Jefferson termed his embargo (December 1807) a policy of “peaceable coercion.”  The idea was that by depriving the warring powers of American foodstuffs and the vital American mercantile carrying trade he could persuade them to respect American neutral shipping.  He believed his policy would protect American shipping, expand commerce, increase mercantile and agricultural profits, all without having to build up a navy or waging a ruinous war.  Sumner noted the immediate result.  Under the embargo of 1807, “the shipowners were protected against foreign aggressors by being shut up at home.  They had before incurred heavy risks, now their own government imposed certain ruin.”  The northern merchants and ship-owners howled in protest and immediately turned to smuggling to try to save themselves from commercial ruin.  Jefferson responded by enacting increasingly stringent and tyrannical enforcement acts, deploying the federal navy and revenue cutters along the coast, and sealing the border with Canada with federal regiments, marshals, and militia.  Nevertheless, smuggling continued.  By early 1809, the New England states were on the brink of secession, and neither France nor England had changed their policy of seizing neutral commerce.  Jefferson admitted failure and agreed to repeal the embargo.  However, he substituted a nonintercourse act, forbidding trade with either power until they should cease their raids on American commerce.  Madison continued this fruitless policy for three more years before he went to war with England over “free trade and sailor’s rights.”  Madison’s war failed to achieve any of its objectives (including the most important of all which was the conquest of Canada), but it did have the paradoxical effect of decimating American commerce and fostering the development of the very kind of large-scale factory manufacturing that both Jefferson and Madison deplored and the development of which they hoped could be deferred as long as possible.

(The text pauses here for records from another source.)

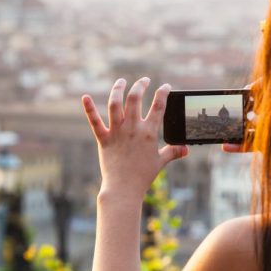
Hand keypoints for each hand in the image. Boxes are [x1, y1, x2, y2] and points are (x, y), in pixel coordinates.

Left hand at [82, 78, 187, 201]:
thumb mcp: (160, 162)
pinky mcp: (103, 139)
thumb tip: (186, 149)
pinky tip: (85, 96)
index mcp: (149, 133)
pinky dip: (88, 108)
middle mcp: (132, 129)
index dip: (163, 93)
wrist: (123, 189)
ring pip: (115, 104)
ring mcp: (117, 132)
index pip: (159, 106)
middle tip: (144, 80)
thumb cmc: (143, 176)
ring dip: (118, 89)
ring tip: (121, 81)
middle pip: (135, 99)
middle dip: (140, 85)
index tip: (166, 86)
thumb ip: (173, 152)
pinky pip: (94, 121)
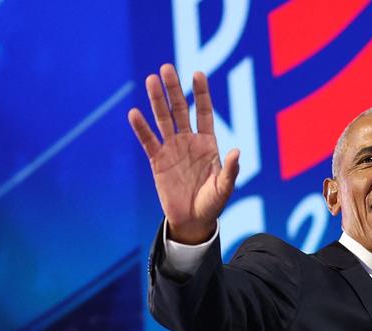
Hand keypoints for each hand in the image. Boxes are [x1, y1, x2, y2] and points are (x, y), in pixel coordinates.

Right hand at [127, 65, 239, 243]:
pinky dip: (141, 129)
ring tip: (151, 80)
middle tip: (166, 68)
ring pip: (163, 120)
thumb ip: (230, 170)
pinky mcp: (157, 161)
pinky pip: (148, 141)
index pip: (204, 112)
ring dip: (157, 101)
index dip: (201, 93)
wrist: (193, 220)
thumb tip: (237, 152)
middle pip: (180, 109)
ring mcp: (172, 149)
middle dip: (174, 89)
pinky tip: (134, 113)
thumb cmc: (213, 203)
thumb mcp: (224, 188)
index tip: (197, 74)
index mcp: (208, 143)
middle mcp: (188, 141)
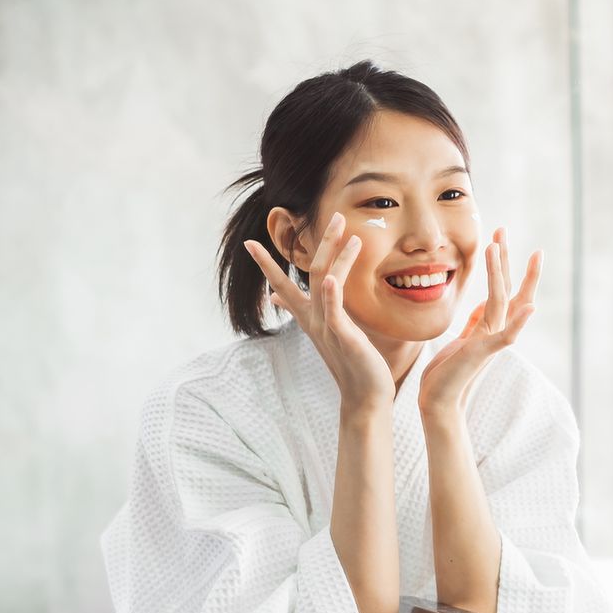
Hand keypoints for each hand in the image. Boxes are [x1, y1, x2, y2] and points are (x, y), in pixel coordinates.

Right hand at [244, 212, 393, 411]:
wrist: (364, 396)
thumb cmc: (350, 363)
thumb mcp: (324, 333)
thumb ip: (302, 313)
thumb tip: (277, 297)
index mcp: (310, 317)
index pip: (284, 285)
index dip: (267, 265)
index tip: (249, 244)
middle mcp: (315, 319)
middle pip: (310, 274)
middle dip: (320, 243)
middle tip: (333, 215)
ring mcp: (327, 327)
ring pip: (325, 284)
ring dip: (334, 256)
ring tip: (346, 231)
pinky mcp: (344, 338)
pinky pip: (334, 313)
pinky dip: (332, 295)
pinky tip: (333, 278)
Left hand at [419, 228, 540, 417]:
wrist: (439, 400)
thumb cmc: (449, 372)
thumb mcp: (462, 339)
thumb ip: (476, 323)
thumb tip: (483, 306)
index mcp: (489, 324)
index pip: (503, 287)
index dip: (503, 262)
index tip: (499, 236)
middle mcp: (495, 329)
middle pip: (507, 287)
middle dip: (506, 258)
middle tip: (503, 229)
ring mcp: (492, 340)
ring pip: (501, 300)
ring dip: (500, 272)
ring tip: (496, 245)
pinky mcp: (484, 354)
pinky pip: (506, 336)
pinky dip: (519, 322)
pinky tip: (531, 307)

The most calamitous and self-defeating experiment in commercial warfare was that put in place by the Southern Confederacy in 1861.  Oblivious to the lessons of the Revolutionary War, Jefferson’s Embargo, and the War of 1812, the Davis administration imposed an embargo on cotton exports on the theory that the English and French economies were so dependent on this staple that they would intervene in the war on behalf of the South.  We know what happened.  Although the British economy suffered early on, they soon found they could grow or expand cotton production in other areas of the empire, such as Egypt and India.  If the Confederate states had pursued a policy of free trade they might have won their independence.  They should have thrown open their ports to European shipping and merchandise free of all duties, and banned all paper currency.  With gold or bills of exchange obtained from their cotton, tobacco, and rice exports, they could have purchased all the cannon, rifles, ammunition, shells, uniforms, boots, blankets, and foodstuffs to arm, clothe, and feed their troops.  The French and British would then have had a compelling interest in breaking the northern blockade (which they rightfully regarded as illegal anyway) to continue what would have been an enormously profitable trade for them.  Davis’ decisions to finance the war with paper money and coerce Europe with an embargo were the policies of an economic and historical ignoramus and they doomed the Confederacy.  With no means for paying for European arms and ammunition, they gave those powers no incentive to intervene.

What are the lessons of this history?  Commercial freedom is the best policy in peace and war.  Cooperation is more fruitful than coercion.  And if one wants the friendship or assistance of others it is better to appeal to their interests instead of their fears.  Above all, foreign trade should be as free and unrestricted as trade within a nation.